The Pits stirred like a nest of restless vermin—pipes rattling, chimneys coughing, and the shuffle of too many feet grinding against broken stone. Jyoti slipped into the stream of bodies as though she had always been part of it, even when she moved against the current. Her eyes tracked exits, shadows, and loose straps on bags. Her hands twitched, restless, like they had their own brains.

A man spat on the ground near her toes. She side-stepped without looking at him. Rule one: never lock eyes unless you're ready to fight. Rule two: if you have to fight, finish fast. Rule three? Don't fight when you can vanish. She was best at rule three.

Her stomach rumbled. Loud enough to be rude. She patted it. "Patience, it is...!."

No one answered, but a woman glared at her as if she'd spoken to a ghost. Jyoti smirked, vanishing sideways into a gap between two leaning walls. The passage smelled like boiled rats, which meant food was near. Rats always knew where the scraps fell.

The Pits weren't streets and houses—they were cages stacked inside caves. Residential blocks pressed against each other, each ruled by a local boss who decided whether water dripped your way or got rerouted to someone richer in bruises. Above them loomed the Faith Cathedral, its bells tolling five times a day. Jyoti had never been inside. Maya had warned her away. And though curiosity gnawed at her, she trusted Maya more than she trusted her own hunger.

A group of kids blocked the next corner, tossing a bone between them like it was a ball. The bone still had meat on it. Their eyes flicked to her, a mean look.

Jyoti grinned, crouched low, and let a pebble roll from her palm. It clattered behind them. They turned, snarling, teeth bared. She was already gone, slipping past with a wink at the smallest one, who almost laughed. Almost.

The trick to the Pits wasn't strength. It was timing. The whole place was a living clock, ticking with fights, meals, and power shifts. You had to know when to be a shadow and when to be flame. Jyoti could do both, though shadows were safer.

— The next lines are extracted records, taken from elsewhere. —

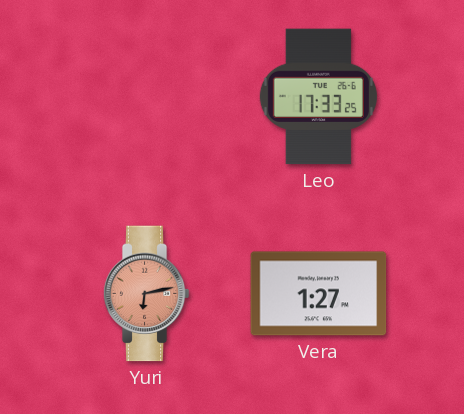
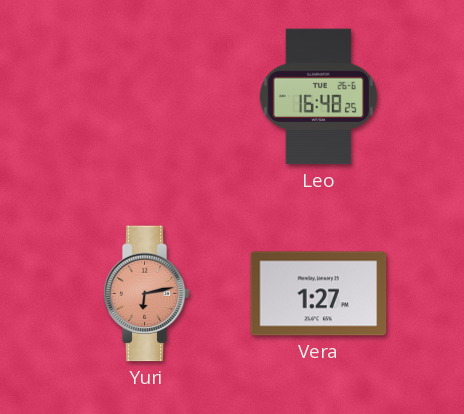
Leo: 17:33 -> 16:48
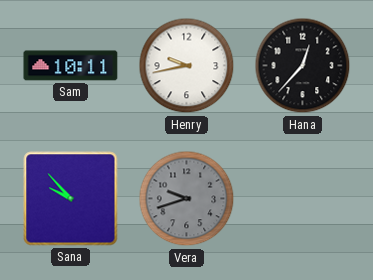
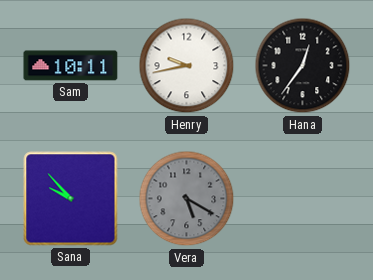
Hana: 12:37 -> 12:36
Vera: 9:42 -> 5:20
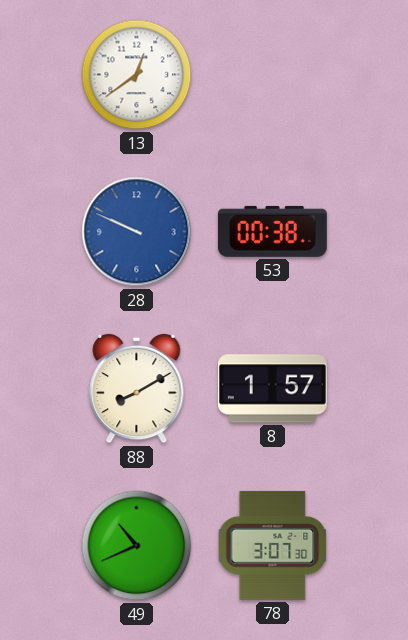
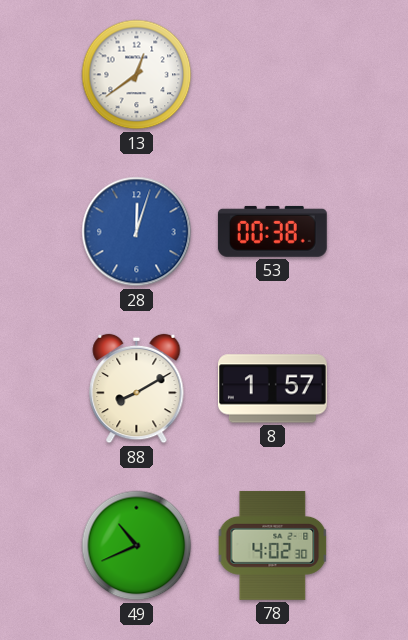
28: 9:49 -> 12:03
78: 3:07 -> 4:02
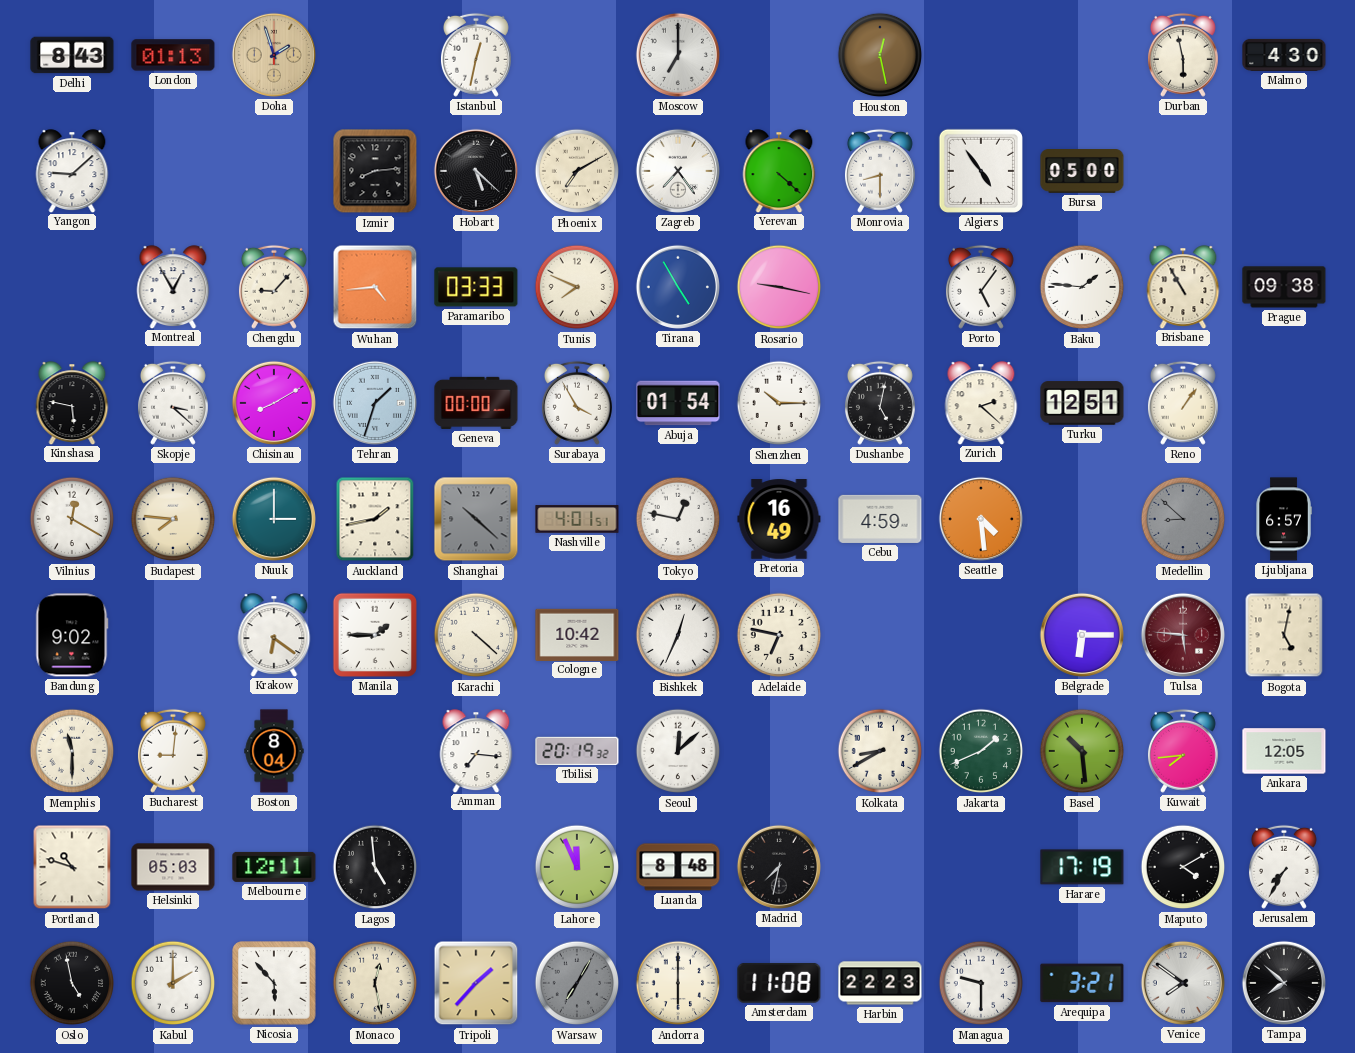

She climbed a rusted ladder, boots sliding but grip steady. From above, the Pits looked worse—like an anthill built by drunk gods. Smoke curled through cracks, voices echoed in layers, and the ceiling lights buzzed with sickly flickers. No sky. Never sky.

Her gaze drifted to the Cathedral spire, black stone rising like a finger pointing nowhere. Its chimes rang, a hollow sound that made her teeth ache. She rubbed her ear and muttered, "One day, old crow, I'll peek inside. Just to see what's worth all that noise."

But not today. Today was survival, and survival meant food.

She dropped down the far side, landing silent, heart quick. A man cursed as she brushed past, but she was already three steps away, weaving into another alley. The maze bent to her when she moved like this. It was her stage, her game.

Her stomach growled again. Louder this time. "Fine, fine. I'll steal you something shiny."

The Pits laughed around her—screams, bargains, curses—all melting into one steady song. To most, it was hell. To Jyoti, it was home turf. And today, she intended to win the rat's game.